# TRY IT:
Scan the records for lines with the word "кадровые", and copy every such line.

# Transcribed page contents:
-------------------------
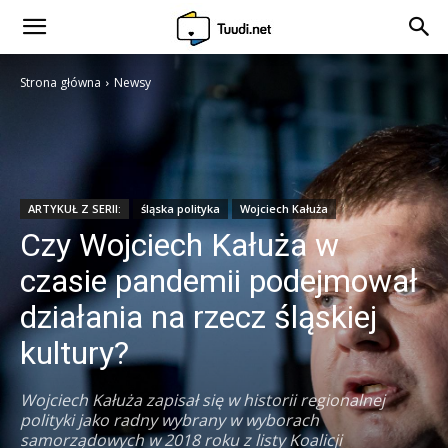
Strona główna
Newsy
ARTYKUŁ Z SERII:
śląska polityka
Wojciech Kałuża
Czy Wojciech Kałuża w
czasie pandemii podejmował
działania na rzecz śląskiej
kultury?
Wojciech Kałuża zapisał się w historii regionalnej
polityki jako radny wybrany w wyborach
samorządowych w 2018 roku z listy Koalicji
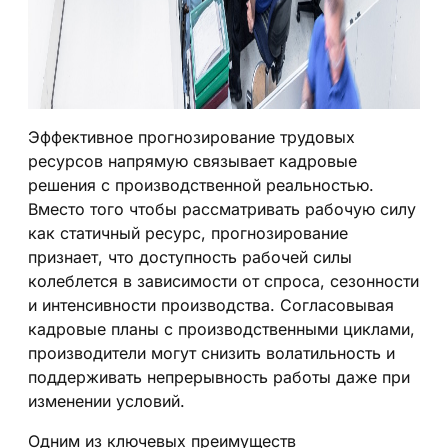
Эффективное прогнозирование трудовых
ресурсов напрямую связывает кадровые
решения с производственной реальностью.
Вместо того чтобы рассматривать рабочую силу
как статичный ресурс, прогнозирование
признает, что доступность рабочей силы
колеблется в зависимости от спроса, сезонности
и интенсивности производства. Согласовывая
кадровые планы с производственными циклами,
производители могут снизить волатильность и
поддерживать непрерывность работы даже при
изменении условий.
Одним из ключевых преимуществ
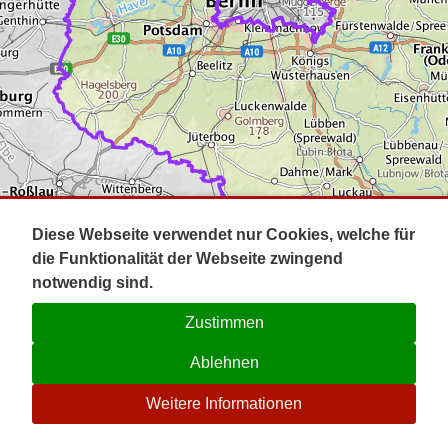
Impressum
Pot
Prig
Kontakt
Spr
Tel
Uck
Regi
Lausi
Diese Webseite verwendet nur Cookies, welche für
die Funktionalität der Webseite zwingend
notwendig sind.
Zustimmen
Ablehnen
☉
Weitere Informationen
V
-------------------------
# ANSWER TO THIS EXERCISE:
ресурсов напрямую связывает кадровые
кадровые планы с производственными циклами,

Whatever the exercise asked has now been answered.